• _Document source_:

══════════

Conclusion. Le Tribunal déclare : Que l’accusé Schacht n’est pas coupable des crimes visés par l’Acte d’accusation ; Et ordonne : Que l’officier attaché au Tribunal prenne toutes dispositions pour que Schacht soit mis en liberté dès que l’audience sera levée.
DÖNITZ.
Dönitz est inculpé des crimes visés par les premier, deuxième et troisième chefs de l’Acte d’accusation. En 1935, il prit le commandement de la première flottille de sous-marins qui fut constituée après 1918 ; en 1936, il devint commandant en chef de l’arme sous-marine ; il fut nommé vice-amiral en 1940, amiral en 1942 et, le 30 janvier 1943, commandant en chef de la Marine allemande. Le 1er mai 1945, succédant à Hitler, il devint chef de l’État.
Crimes contre la Paix.
Il n’a pas été prouvé que Dönitz, bien qu’il eût construit et entraîné l’arme sous-marine allemande, ait participé au complot ourdi en vue de faire des guerres d’agression ou qu’il ait préparé et déclenché ces guerres. Il travaillait dans la section des opérations et s’occupait uniquement des questions tactiques. Il n’a pas assisté aux importantes conférences au cours desquelles furent exposés les plans de guerres d’agression et il n’est pas prouvé qu’il ait été au courant des décisions prises à ces conférences. Dönitz, cependant, a mené une guerre d’agression au sens que le Statut donne à ce mot. La guerre sous-marine qui a été déclenchée immédiatement après le début des hostilités, a été menée en pleine coordination avec les autres branches de la Wehrmacht ; il est clair que les sous-marins de Dönitz quoique peu nombreux à l’époque, étaient pleinement préparés à faire la guerre.
Il est vrai que, jusqu’à sa nomination, le 30 janvier 1943, au poste de commandant en chef, Dönitz n’était pas un « Oberbefehlshaber » Cependant, il ne faut pas sous-estimer l’importance de sa position : il n’était pas un simple commandant d’armée ou de division. L’arme sous-marine que commandait Dönitz constituait l’élément principal de la flotte allemande. En. effet, si la flotte de haute mer a bien fait quelques raids spectaculaires, ceux-ci ont été en réalité peu importants et les coups les plus graves que les Alliés ont reçus leur ont été portés par les sous-marins ; les milliers de tonnes de navires alliés et neutres envoyés par le fond en témoignent. De cette guerrs, Dönitz était le seul responsable ; la Direction des opérations navales se réservait seulement la tâche de décider du nombre de sous-marins à affecter à chaque zone.

══════════

• _Données fournies_:

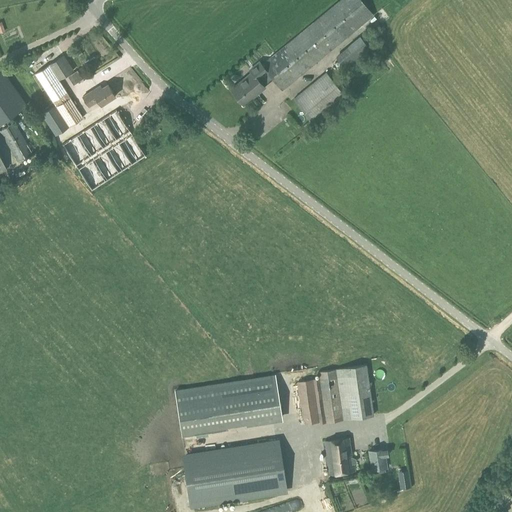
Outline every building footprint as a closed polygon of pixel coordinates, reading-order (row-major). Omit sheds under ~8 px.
[(250,73),(231,89),(244,104),(265,87),(264,86),(271,80),(280,92),(373,16),(359,0),(339,0),(261,64),(259,61),(248,70),(250,73)] [(360,36),(347,47),(356,58),(369,47),(360,36)] [(74,70),(64,55),(50,64),(60,79),(74,70)] [(132,81),(141,85),(146,73),(137,69),(132,81)] [(3,70),(0,72),(0,124),(27,105),(3,70)] [(325,72),(294,99),(315,126),(348,99),(325,72)] [(97,87),(83,96),(89,106),(98,101),(101,105),(115,96),(107,84),(99,90),(97,87)] [(60,137),(89,184),(144,149),(114,103),(60,137)] [(69,127),(55,106),(43,114),(56,134),(57,135),(69,127)] [(33,152),(14,121),(0,129),(0,131),(18,161),(33,152)] [(319,378),(297,380),(303,424),(374,415),(367,363),(318,370),(319,378)] [(279,417),(273,377),(245,382),(252,421),(279,417)] [(350,437),(324,441),(330,474),(355,470),(350,437)] [(277,438),(182,453),(190,506),(285,491),(277,438)] [(384,448),(368,451),(371,469),(387,467),(384,448)] [(384,495),(393,492),(390,480),(381,482),(384,495)]
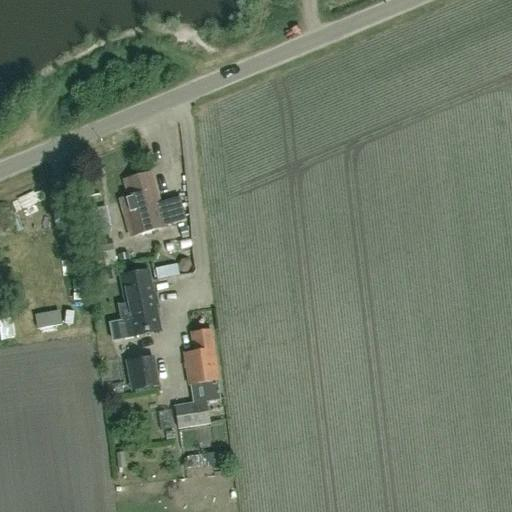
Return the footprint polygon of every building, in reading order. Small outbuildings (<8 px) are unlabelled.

══════════

• _Travail demandé_: Relevez dans le document source chaque commandement, grade ou fonction que Dönitz a obtenu entre 1935 et 1945, en précisant la date donnée pour chacun.

• _Réponse correcte_:
- 1935 : commandement de la première flottille de sous-marins constituée après 1918
- 1936 : commandant en chef de l'arme sous-marine
- 1940 : vice-amiral
- 1942 : amiral
- 30 janvier 1943 : commandant en chef de la Marine allemande
- 1er mai 1945 : chef de l'État, succédant à Hitler